Mrs. Stewart watched his face, hard set, with it's bitter drop to the right corner of the mouth, and something of pity came to her. "Once," she went on, "it seemed to me that there was a woman who meant for you the same thing as happiness."

"Perhaps." His voice was as hard as before. "That was a very long time ago,—counting by experiences. Why talk of marriage? I don't think I could stand it for an instant; I don't think any woman could stand me. As I once was—that was different."

"Some women are very patient."

"Yes. And then I should go mad until they came out of their deadly patience into something more exciting. A woman's fury would amuse me vastly, I think." He twisted his stick into the rocks, and outlined vague designs in the sandstone. "Why, supposing, for the sake of the argument, that I asked you to marry me, you would, I am sure, consider me a madman to expect you to make such a fool of yourself?"

She flushed slightly. "Merely for the sake of the argument, I don't say that I would do anything of the sort. I might consider it ill-timed, inconsiderate."

"Ah, I beg your pardon, humbly. I realize that deeply. Merely, I said, for the sake of the argument. I want to show you the utter hopelessness of my position. Suppose then, that I asked you that question, what would you tell yourself? That I was a man, young in years, old in experiences, soured in thought and taste, bitter in mind, selfish, a slave to the most egoistic of epicureanisms. A man who considers nothing too sacred for laughter, or too ridiculous for tears. A man who is a perpetual evidence of the corroding influences of flippancy; whose very art, even, is merely a means for amusement. No,—you, clever, shrewd, adaptable woman of the world though you are, would realize at once that to enter into a life-partnership with a man of that sort were to invite immediate misery. Think: the man would be ungovernable, save by his moods; when he should be at home acting as host to a dinner-party he would be tramping the moors in a wild passion for solitude? A man who would perpetually fling at his wife the most mordant of sarcasms, merely for the pleasure they caused his powers of creation. If a biting jest came to him, he would hurl it at his wife, without malice, but because she happened to be present. Not even the cleverest woman in the world can decide between the words and the motive in a case like that. No; this man has fed too much on the lees of disenchantment to be himself aught but a sorry-devil of a jester."
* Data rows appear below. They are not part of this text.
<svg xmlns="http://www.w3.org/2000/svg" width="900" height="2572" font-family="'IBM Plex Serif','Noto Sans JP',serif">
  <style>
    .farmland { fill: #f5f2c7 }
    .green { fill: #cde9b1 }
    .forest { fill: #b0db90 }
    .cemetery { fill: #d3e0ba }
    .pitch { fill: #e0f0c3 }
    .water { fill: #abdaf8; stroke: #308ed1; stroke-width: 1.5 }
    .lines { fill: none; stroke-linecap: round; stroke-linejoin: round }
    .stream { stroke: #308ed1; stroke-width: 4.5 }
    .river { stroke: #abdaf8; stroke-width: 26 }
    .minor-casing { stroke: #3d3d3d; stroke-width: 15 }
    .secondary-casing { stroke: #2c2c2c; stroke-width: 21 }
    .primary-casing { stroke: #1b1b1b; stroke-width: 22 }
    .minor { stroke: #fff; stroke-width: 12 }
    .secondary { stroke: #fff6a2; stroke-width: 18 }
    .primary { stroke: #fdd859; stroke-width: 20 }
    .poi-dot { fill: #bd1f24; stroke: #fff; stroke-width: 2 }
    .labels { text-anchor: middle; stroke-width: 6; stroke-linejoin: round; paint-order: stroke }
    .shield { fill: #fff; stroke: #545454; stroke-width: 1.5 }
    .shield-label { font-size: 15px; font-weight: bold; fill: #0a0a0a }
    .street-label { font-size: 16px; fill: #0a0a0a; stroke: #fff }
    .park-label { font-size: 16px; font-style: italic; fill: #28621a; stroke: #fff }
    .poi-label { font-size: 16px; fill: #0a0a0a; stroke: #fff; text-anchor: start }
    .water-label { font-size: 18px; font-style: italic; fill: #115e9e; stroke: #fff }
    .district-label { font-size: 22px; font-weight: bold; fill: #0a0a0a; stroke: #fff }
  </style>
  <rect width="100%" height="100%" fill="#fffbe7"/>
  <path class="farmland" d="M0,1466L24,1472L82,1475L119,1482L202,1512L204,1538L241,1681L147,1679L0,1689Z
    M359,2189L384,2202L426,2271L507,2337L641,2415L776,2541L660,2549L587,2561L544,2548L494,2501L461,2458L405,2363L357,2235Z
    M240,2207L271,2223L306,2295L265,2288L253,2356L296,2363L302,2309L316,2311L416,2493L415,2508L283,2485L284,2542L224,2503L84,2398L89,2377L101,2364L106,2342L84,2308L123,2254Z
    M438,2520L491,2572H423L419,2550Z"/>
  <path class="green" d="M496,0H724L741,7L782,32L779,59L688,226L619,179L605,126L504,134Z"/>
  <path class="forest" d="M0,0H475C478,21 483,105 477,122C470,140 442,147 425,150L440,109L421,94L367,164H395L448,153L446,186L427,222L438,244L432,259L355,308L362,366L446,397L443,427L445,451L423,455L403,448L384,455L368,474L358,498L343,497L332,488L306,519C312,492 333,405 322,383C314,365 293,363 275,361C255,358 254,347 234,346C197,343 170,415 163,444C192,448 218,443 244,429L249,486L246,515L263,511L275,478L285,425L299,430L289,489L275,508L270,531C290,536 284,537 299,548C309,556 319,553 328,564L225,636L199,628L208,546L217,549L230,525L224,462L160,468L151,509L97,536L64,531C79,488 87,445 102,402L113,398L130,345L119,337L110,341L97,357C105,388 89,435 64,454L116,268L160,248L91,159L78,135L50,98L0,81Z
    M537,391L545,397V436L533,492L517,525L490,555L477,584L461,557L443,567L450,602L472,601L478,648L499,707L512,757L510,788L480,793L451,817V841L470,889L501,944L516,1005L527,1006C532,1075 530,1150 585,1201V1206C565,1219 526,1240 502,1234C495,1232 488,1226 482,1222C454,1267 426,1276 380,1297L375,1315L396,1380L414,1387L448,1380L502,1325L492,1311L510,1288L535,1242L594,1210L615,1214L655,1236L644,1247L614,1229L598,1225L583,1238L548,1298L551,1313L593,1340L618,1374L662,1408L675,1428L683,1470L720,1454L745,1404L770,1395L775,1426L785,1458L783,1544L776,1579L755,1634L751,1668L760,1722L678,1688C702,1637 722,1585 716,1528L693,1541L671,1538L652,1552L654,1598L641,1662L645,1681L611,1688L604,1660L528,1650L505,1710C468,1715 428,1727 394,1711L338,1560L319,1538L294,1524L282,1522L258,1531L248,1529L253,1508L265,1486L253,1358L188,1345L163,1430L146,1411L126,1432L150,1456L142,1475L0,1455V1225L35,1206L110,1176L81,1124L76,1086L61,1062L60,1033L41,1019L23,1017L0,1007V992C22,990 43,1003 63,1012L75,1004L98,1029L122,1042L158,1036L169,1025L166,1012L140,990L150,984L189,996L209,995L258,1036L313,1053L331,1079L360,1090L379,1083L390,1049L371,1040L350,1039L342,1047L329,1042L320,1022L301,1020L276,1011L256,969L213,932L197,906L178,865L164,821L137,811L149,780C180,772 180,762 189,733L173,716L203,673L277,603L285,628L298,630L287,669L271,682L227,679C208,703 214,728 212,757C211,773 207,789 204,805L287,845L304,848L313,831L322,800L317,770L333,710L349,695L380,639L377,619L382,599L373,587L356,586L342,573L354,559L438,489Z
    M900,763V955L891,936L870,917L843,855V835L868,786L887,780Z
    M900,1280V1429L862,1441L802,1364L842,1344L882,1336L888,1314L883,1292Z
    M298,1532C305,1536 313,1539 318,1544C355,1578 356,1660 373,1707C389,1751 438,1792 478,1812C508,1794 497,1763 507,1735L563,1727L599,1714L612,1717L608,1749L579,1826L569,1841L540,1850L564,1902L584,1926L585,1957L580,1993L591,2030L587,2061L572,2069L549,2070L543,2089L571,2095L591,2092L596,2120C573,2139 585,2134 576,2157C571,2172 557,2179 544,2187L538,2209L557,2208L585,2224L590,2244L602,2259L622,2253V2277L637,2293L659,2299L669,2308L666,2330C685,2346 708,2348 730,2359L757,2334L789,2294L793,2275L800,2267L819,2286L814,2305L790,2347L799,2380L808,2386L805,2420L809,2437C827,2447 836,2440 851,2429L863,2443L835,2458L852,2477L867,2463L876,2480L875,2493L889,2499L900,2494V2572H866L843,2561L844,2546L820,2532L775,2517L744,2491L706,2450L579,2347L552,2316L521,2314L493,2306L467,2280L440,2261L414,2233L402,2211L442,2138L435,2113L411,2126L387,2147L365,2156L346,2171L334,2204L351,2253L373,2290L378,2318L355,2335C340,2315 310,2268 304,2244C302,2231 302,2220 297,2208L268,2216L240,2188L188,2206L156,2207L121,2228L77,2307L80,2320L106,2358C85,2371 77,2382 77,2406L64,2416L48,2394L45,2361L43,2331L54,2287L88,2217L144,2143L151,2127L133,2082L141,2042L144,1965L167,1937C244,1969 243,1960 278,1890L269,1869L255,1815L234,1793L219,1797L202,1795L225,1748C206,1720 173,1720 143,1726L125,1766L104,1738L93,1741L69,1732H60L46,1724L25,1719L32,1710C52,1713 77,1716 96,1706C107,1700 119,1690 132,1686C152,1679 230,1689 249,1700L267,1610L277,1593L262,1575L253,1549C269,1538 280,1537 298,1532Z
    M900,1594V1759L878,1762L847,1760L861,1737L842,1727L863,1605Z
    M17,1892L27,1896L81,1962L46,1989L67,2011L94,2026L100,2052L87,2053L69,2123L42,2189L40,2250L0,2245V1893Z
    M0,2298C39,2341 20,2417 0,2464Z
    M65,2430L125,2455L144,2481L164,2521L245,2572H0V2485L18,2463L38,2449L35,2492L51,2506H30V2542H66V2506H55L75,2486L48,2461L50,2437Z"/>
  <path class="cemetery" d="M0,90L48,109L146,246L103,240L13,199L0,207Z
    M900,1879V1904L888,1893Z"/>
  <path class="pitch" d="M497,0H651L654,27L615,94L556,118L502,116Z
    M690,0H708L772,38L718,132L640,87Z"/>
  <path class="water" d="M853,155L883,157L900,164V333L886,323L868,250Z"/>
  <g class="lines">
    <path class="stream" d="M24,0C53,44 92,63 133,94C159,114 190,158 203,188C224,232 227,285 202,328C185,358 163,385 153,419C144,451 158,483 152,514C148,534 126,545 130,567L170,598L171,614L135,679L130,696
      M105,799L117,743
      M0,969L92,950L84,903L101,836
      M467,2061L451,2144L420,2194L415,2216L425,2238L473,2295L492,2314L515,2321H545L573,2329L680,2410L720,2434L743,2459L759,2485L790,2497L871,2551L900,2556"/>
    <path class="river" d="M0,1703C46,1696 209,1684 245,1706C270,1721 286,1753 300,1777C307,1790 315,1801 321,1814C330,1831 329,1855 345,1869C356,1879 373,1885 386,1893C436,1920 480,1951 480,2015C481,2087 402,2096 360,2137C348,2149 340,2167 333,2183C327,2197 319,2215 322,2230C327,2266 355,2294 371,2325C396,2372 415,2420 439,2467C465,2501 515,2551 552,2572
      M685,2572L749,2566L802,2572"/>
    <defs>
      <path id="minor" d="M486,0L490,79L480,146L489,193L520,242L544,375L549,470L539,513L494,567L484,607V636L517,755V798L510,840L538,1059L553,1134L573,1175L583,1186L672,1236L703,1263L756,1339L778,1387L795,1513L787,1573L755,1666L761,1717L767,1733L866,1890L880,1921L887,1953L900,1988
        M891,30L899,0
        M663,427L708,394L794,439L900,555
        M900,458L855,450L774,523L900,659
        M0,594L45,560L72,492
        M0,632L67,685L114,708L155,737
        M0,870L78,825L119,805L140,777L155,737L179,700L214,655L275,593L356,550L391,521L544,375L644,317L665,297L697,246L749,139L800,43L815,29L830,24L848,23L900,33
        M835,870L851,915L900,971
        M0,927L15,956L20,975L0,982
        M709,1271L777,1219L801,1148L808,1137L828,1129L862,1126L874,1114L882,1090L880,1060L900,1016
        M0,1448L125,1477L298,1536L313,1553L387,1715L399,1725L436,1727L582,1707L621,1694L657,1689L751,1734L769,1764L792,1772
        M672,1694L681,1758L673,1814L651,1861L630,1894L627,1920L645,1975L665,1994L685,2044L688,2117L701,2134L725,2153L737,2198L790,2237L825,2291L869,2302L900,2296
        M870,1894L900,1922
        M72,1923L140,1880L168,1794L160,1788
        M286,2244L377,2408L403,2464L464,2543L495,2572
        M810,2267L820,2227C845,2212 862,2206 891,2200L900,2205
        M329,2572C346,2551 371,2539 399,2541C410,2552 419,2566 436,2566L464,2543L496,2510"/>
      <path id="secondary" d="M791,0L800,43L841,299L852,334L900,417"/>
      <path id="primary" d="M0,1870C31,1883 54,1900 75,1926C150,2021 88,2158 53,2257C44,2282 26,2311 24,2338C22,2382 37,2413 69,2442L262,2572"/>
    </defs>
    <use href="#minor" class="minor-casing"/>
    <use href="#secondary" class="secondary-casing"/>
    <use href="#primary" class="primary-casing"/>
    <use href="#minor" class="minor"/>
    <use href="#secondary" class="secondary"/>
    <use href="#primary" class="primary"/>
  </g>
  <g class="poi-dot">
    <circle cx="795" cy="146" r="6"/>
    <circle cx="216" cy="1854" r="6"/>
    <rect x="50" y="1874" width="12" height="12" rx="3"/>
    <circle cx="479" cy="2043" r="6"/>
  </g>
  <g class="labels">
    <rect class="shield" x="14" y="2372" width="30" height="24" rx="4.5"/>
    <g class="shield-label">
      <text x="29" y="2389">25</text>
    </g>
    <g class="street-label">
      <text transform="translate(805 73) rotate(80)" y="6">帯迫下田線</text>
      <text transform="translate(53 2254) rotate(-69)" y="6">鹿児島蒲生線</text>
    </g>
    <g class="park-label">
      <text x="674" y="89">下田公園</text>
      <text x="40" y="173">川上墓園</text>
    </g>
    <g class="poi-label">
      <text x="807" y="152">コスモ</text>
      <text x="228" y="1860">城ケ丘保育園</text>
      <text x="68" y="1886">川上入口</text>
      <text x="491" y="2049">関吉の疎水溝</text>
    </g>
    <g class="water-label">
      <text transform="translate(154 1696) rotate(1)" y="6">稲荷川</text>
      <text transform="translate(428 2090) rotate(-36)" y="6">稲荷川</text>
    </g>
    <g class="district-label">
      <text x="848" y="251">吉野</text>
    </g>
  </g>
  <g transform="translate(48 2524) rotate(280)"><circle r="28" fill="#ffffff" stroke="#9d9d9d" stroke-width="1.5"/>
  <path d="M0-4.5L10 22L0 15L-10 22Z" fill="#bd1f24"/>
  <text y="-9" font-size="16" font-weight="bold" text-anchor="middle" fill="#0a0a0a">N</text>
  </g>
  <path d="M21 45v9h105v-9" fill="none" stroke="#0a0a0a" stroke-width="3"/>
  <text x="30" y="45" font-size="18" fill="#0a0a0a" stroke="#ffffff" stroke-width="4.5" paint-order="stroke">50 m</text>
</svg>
She signed. "You have the modern disease in terrible development—self-analysis. It seems to me to be quite as cruel as vivisection. And I think you exaggerate your vices. After all—I may speak frankly, may I not? I am a woman that has ever kept her eyes open—you represent nothing so very dreadful. You are young, impetuous; you have had the bandages of stern puritanism roughly torn from you, and you have had a little of what the world calls 'your fling!' You realize yourself far too much. You are not one whit worse than others. All men worship, for a time, at the shrine of their animal natures, I suppose. But instead of letting the thought of it all drive you further and further into bitterness, why not resolve to shake off the whole cloak, and put it back into the limbo of thinks henceforth to be avoided?" She paused, and looked at him with a smile. "Get married. I believe, in spite of your fears, that you will make a good husband. Believe me, you will be a much better one than if you had never taught yourself the revolting nausea that the other side of life brings."
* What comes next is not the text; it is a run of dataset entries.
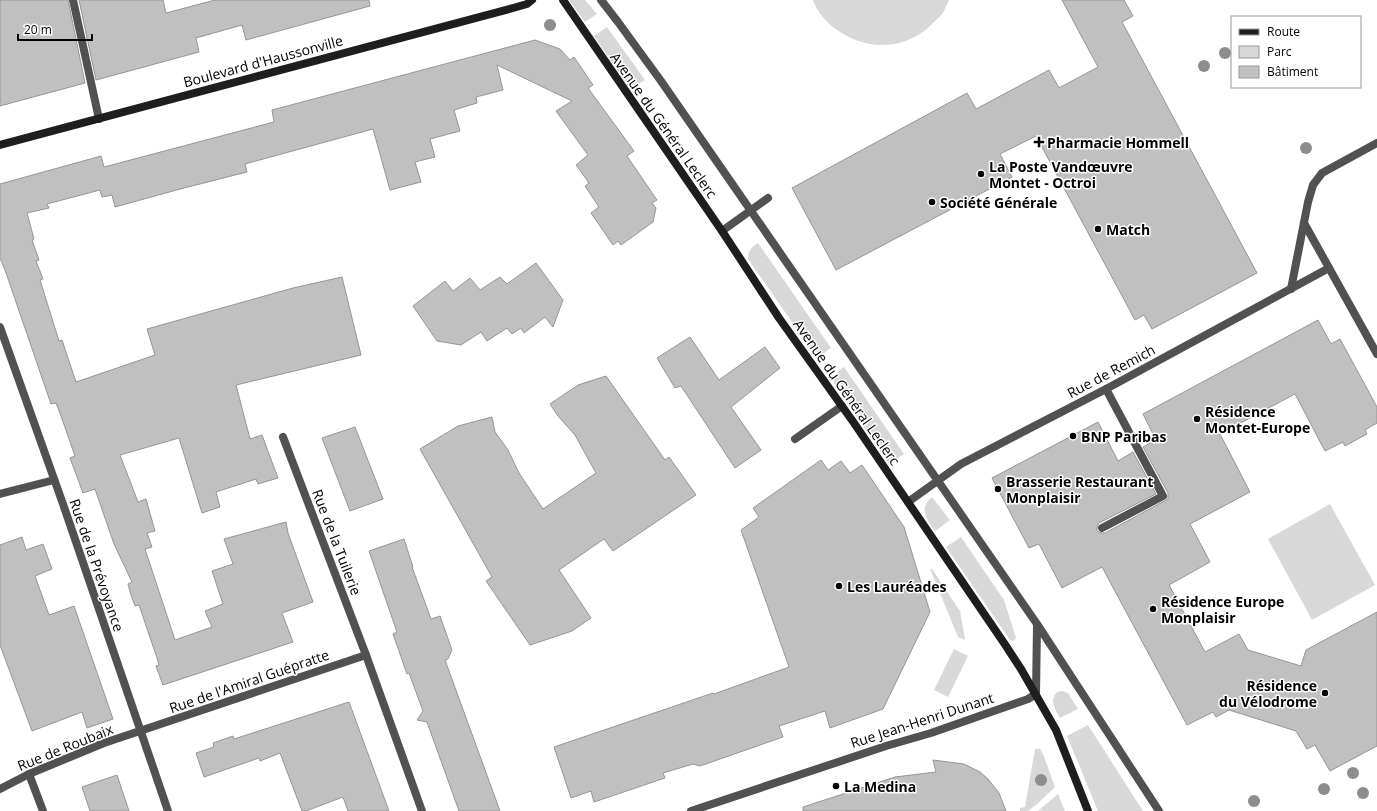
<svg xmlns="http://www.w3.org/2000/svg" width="1377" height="811" viewBox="0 0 1377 811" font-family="'Open Sans',sans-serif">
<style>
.green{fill:#d8d8d8}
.building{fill:#c0c0c0;stroke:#959595}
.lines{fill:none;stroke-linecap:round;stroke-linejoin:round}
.lane{stroke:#515151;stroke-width:8}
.street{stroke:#515151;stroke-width:8}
.secondary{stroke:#1e1e1e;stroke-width:8}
.tree{fill:#8d8d8d}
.poi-dot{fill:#000;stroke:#fff;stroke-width:1.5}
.labels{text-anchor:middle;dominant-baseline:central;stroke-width:3;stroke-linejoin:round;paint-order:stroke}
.street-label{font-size:14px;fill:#000;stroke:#fff}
.poi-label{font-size:14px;font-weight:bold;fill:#000;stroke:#fff;text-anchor:start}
</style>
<rect width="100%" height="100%" fill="#fff"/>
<g class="green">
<polygon points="569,0 585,0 597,14 585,22"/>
<path d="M813,0H949C947,4 945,10 942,14C940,17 936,20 933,23C908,49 871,52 840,32C829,25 817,13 813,0Z"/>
<polygon points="607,27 645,80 630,89 594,36"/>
<path d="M758,243L831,348L817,358L748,259C748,250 751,248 758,243Z"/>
<path d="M844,367L904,454L889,464L834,384C833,375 837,372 844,367Z"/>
<path d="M932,497L950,520L935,531C927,519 918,509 932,497Z"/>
<polygon points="1330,504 1375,585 1312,620 1268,539"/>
<polygon points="961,537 1004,600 1016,638 1014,641 1010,640 946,547"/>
<polygon points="930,569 932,569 960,611 965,640 958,637"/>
<polygon points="954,649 968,656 948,697 934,690"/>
<path d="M1062,691L1068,693L1078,709L1060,718C1055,708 1049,701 1057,692Z"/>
<polygon points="1088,725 1143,811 1098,811 1067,736"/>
<polygon points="1035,749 1040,749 1043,754 1055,787 1037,804 1028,811 1020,811 1020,808 1025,807"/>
<polygon points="1058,794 1065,811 1038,811"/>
</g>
<g class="building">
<polygon points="0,0 68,0 85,83 0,106"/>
<polygon points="79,0 163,0 166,13 215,0 369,0 370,6 246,40 242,25 196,38 199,52 96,80"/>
<polygon points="1062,0 1124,0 1133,16 1122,22 1257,273 1152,329 1144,315 1135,320 1036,136 1000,154 1012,177 836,270 792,188 967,93 976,109 1049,70 1059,88 1098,67"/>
<polygon points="535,40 560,49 570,60 574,57 593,85 588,88 634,151 627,156 657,200 652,203 656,208 653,222 621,245 618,241 613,245 591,213 599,207 585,186 589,183 576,165 588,155 556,111 572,101 497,65 503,90 476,97 477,103 454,110 460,131 430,139 435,157 415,162 421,182 390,190 373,129 245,164 247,172 184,188 115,207 112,195 102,197 100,190 47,204 49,208 27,213 34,239 32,240 39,260 36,261 43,279 40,280 59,341 62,340 76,382 155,355 147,329 293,288 342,277 361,355 236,385 250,439 262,435 278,478 258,484 256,479 216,492 220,507 202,513 179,438 120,455 138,502 146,499 155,531 147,533 152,547 145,549 175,640 212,627 205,611 223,604 212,571 233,564 224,539 286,522 288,533 313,602 282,613 293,642 163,685 156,666 159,665 157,658 139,605 135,606 131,595 128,584 132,582 114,544 95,489 83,493 70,458 75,456 61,416 56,403 51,404 5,270 0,258 0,184 101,156 104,167 274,122 272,110"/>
<polygon points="536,263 563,300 553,327 545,317 524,333 521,328 512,334 507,328 487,341 481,332 461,345 437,341 413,306 445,281 453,291 470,278 480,290 500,277 507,284"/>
<polygon points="1318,320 1331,344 1340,339 1377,407 1377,423 1365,430 1367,434 1345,446 1343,442 1325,451 1295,394 1220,434 1250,492 1190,524 1210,562 1169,585 1205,652 1239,634 1248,650 1301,666 1306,650 1377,612 1377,746 1330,771 1315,745 1307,749 1296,731 1229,710 1216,717 1213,712 1187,725 1102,567 1062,588 1039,544 1029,548 992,478 1098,422 1118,461 1133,452 1156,494 1099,523 1097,527 1097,531 1101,533 1105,533 1168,499 1168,493 1143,447 1156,440 1143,414"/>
<polygon points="690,337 719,380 765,347 780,368 731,407 761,450 735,468 681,386 675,388 657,358"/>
<polygon points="606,376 665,460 669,457 696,495 613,551 604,539 559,570 591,618 572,631 530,645 486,581 492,577 420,449 458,426 492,417 495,432 508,450 519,473 543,509 596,473 575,435 558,416 550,404 578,385"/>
<polygon points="355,427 383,499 350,511 322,438"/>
<polygon points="821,460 828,470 841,461 850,473 862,465 904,527 930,612 883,709 830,728 825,711 779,726 783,737 700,766 693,764 663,773 665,778 594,802 591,791 571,798 554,747 713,693 714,694 789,667 741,530 759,517 753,508"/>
<polygon points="22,537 26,550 43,544 52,569 35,576 49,615 74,606 113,719 87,728 82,712 32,731 0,645 0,545"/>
<polygon points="404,539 413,567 412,567 431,619 440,616 452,650 448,659 445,660 500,811 459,811 427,722 417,720 423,711 409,673 407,674 393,634 397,632 369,551"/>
<polygon points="349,702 389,811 348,811 343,797 306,811 302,811 280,753 260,761 259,758 204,777 196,753 214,747 213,743 233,736 234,739"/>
<polygon points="933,760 964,764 980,772 988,779 999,793 1006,811 803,811 803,807 895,777 936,772"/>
<polygon points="117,775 129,811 90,811 82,787"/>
</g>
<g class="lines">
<g class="lane">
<polyline points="73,0 99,119"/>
<polyline points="601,0 618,22 661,81 1037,624 1159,811"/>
<polyline points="722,231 768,198"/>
<polyline points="795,439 842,406"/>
<polyline points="1102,528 1163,496 1106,389"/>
<polyline points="1036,694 1037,625"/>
<polyline points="29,774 43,811"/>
</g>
<g class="street">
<polyline points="1304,223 1377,354"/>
<polyline points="1291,289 1308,202 1313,185 1322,173 1377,143"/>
<polyline points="0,327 63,504 168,811"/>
<polyline points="283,437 366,655 422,811"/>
<polyline points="0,494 54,480"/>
<polyline points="908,502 961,464 1106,389 1329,268"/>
<polyline points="0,789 29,774 104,743 366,655"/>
<polyline points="691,811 886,746 931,733 1028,699 1036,694"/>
</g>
<g class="secondary">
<polyline points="563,0 722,231 779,318 854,423 1004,643 1021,669 1056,730 1088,811"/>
<polyline points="0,145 513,8 527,4 532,0"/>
</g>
</g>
<g class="tree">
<circle cx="550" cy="25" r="6"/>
<circle cx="1225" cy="53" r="6"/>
<circle cx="1204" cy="66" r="6"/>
<circle cx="1306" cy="148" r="6"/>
<circle cx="1353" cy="773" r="6"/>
<circle cx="1041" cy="780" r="6"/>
<circle cx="1324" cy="789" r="6"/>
<circle cx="1363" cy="793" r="6"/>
<circle cx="1254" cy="801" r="6"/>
</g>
<g class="poi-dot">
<path d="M1037 136h4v4h4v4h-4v4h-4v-4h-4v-4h4z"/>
<circle cx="981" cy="174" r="4"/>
<circle cx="932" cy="202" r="4"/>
<circle cx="1098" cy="229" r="4"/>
<circle cx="1197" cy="419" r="4"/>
<circle cx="1073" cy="436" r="4"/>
<circle cx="998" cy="489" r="4"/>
<circle cx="839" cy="586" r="4"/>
<circle cx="1153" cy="609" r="4"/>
<circle cx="1325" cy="693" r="4"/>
<circle cx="836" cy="786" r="4"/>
</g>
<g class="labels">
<g class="street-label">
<text transform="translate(263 61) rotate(-15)">Boulevard d'Haussonville</text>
<text transform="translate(664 125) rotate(55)">Avenue du Général Leclerc</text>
<text transform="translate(1111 371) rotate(-28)">Rue de Remich</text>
<text transform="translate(847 392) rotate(55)">Avenue du Général Leclerc</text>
<text transform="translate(337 542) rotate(69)">Rue de la Tuilerie</text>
<text transform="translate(97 565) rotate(71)">Rue de la Prévoyance</text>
<text transform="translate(249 681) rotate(-19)">Rue de l'Amiral Guépratte</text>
<text transform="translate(922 720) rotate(-18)">Rue Jean-Henri Dunant</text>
<text transform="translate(65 747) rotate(-22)">Rue de Roubaix</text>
</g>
<g class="poi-label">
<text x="1047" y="142">Pharmacie Hommell</text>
<text x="989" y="166">La Poste Vandœuvre<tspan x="989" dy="16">Montet - Octroi</tspan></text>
<text x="940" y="202">Société Générale</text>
<text x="1106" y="229">Match</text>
<text x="1205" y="411">Résidence<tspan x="1205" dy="16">Montet-Europe</tspan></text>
<text x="1081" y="436">BNP Paribas</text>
<text x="1006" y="481">Brasserie Restaurant<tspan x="1006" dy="16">Monplaisir</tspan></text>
<text x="847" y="586">Les Lauréades</text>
<text x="1161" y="601">Résidence Europe<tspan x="1161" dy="16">Monplaisir</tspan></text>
<text x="1317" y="685" text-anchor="end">Résidence<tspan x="1317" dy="16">du Vélodrome</tspan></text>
<text x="844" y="786">La Medina</text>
</g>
</g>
<rect x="1231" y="16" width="130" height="72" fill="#ffffff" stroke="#999999"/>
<rect x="1239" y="29" width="20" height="6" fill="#1e1e1e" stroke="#999999"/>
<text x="1267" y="36" font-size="12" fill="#000000">Route</text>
<rect x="1239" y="46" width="20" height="12" fill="#d8d8d8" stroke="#999999"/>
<text x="1267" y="56" font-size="12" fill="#000000">Parc</text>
<rect x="1239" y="66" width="20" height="12" fill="#c0c0c0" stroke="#999999"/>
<text x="1267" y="76" font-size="12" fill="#000000">Bâtiment</text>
<path d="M18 34v6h74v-6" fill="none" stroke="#000000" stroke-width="2"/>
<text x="24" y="34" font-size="12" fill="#000000" stroke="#ffffff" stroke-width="3" paint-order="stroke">20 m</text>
</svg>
"Marry?" he repeated, "why do you harp on that? I tell you, there is no one, no one at all! Unless—" he looked over the breakers to the setting sun, "unless there were a woman somewhere that could understand and forgive. A woman that knew something of the world, of the stings of experience and the hollowness of hope. With a woman like that I might become the owner of the new youth, might sink all these bitternesses, live earnest in ambition and.... But there is no such woman, none...." A sudden light flashed into his eyes, and with passion he continued, "Except-yourself. Yes—you are the only one. You know; you understand. Oh, listen to me, listen! Why tell me that this is a sacrilege, an insult to a memory. Do you suppose I don't know that? I do; I feel it deeply; but I also feel that I am pleading for a helping hand, that I see in you the only chance of safety, that you mean for me a new life, and that I must tell you so now, before the opportunity is gone. Oh, don't tell me I'm a coward—I know that, too, well enough. I confess it; I am a coward, a broken-hearted cur." He groaned, and getting up, began to walk slowly up and down before her. "Is it so impossible? I would—you yourself admitted that hope!—improve. Is there no hope?"